1. Dear Direct Report: Please go back and read the original e-mail you sent me regarding vacation time (as it's obvious you did not proofread it before you sent it). Note that my response was entirely correct, given that you a)simply said "a half day left" rather than "a half day left after the request I just sent to you", and b) were entirely wrong on your explanation of our vacation policy. I was very polite about it, and in the end concured that you did have a full day of vacation left, prior to the half day you just requested.
Please go back and read that response, as you obviously did not read it before replying. If you had, you would have realized I was agreeing with you, that after the current request, you still had a little bit of time available for this year. There was no need to reply with a list of the days you've taken, particularly in the tone you took. Remember, I still have some influence over your evaluations.

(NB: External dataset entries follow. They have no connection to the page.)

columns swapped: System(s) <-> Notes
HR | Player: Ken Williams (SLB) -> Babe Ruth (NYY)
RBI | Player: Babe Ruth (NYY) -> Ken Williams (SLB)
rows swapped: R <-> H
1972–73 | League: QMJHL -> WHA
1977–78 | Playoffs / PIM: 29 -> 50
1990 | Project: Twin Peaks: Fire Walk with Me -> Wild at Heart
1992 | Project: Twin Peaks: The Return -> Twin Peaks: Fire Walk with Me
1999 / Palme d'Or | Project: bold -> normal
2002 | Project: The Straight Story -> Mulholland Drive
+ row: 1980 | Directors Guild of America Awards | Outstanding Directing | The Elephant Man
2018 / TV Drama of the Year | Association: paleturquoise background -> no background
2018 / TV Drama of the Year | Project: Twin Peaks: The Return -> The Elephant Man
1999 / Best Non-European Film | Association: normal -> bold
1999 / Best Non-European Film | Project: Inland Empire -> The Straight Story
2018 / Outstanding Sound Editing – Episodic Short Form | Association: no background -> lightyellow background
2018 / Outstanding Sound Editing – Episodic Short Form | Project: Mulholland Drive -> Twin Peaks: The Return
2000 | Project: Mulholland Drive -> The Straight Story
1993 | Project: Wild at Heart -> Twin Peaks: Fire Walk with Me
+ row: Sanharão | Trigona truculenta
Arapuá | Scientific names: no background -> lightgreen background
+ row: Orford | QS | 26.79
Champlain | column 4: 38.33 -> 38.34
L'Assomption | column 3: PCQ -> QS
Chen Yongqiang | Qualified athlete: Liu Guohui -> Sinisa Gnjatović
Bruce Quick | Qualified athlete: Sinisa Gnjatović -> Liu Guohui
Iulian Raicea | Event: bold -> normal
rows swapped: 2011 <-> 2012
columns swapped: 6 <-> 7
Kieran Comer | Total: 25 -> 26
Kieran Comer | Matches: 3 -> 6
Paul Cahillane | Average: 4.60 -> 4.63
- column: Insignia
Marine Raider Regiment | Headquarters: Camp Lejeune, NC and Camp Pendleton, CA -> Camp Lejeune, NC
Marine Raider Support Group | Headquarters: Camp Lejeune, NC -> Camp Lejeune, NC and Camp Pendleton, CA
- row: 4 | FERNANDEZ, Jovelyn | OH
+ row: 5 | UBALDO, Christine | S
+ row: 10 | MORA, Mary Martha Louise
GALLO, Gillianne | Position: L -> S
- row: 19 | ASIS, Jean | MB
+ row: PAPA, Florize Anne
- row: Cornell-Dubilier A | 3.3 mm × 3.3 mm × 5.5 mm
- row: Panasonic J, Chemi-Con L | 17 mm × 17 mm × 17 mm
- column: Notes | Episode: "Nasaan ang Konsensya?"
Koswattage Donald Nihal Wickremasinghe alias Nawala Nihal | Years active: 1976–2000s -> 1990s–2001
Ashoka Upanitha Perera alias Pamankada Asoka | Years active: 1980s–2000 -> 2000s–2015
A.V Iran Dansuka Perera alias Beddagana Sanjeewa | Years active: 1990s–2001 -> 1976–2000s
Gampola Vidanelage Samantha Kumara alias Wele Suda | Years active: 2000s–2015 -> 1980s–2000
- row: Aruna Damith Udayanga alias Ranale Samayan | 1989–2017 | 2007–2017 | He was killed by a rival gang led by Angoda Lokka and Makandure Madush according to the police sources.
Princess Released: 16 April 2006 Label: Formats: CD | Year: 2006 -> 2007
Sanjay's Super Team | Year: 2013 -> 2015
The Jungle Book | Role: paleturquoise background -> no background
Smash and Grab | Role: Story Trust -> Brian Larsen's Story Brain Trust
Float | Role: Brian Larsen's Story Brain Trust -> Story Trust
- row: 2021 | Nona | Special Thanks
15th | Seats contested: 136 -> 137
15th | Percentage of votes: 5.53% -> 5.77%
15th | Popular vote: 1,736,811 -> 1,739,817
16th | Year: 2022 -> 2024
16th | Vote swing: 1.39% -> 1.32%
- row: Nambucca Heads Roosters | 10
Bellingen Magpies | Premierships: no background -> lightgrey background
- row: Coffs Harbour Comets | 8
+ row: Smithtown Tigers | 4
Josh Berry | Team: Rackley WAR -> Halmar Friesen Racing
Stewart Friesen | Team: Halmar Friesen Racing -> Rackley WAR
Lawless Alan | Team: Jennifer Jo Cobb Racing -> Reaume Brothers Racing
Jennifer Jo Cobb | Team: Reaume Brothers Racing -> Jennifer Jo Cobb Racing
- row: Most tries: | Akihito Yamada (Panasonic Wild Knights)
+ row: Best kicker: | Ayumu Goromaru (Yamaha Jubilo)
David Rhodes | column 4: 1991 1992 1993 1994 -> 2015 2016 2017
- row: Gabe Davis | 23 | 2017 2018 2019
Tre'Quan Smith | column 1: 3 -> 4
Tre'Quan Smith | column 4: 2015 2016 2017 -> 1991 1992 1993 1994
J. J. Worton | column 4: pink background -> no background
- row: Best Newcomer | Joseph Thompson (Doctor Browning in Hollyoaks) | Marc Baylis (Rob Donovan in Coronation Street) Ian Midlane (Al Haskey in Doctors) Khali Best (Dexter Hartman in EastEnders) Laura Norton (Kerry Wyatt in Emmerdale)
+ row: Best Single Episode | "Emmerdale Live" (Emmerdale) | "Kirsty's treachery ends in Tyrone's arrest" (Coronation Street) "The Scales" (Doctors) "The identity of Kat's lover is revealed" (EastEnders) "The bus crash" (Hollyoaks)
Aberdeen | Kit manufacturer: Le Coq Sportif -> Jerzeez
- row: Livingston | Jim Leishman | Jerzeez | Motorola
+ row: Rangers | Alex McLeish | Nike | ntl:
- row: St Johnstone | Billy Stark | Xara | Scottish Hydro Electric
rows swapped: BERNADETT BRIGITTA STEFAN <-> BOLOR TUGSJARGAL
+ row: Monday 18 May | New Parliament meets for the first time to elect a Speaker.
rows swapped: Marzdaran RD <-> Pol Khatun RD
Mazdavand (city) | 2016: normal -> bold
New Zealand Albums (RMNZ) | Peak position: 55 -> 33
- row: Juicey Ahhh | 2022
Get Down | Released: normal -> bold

2. Dear colleague in another department: I called you rather than e-mailing in order to clear up confusion over the five e-mails and three sets of documents you sent regarding an "error" you made that needed to be fixed, because I discovered that according to those documents, what you told me happened was not, in fact, what actually happened. Based on what you told me, the error would have been corrected - in such a way that it made the matter worse.
I've offered several times to have you over here to look at how the information from your system flows through the financial system, in order for you to get a better grasp of the impact of various types of errors, and the process needed to correct them appropriately. You keep putting it off; perhaps now would be a good time to meet?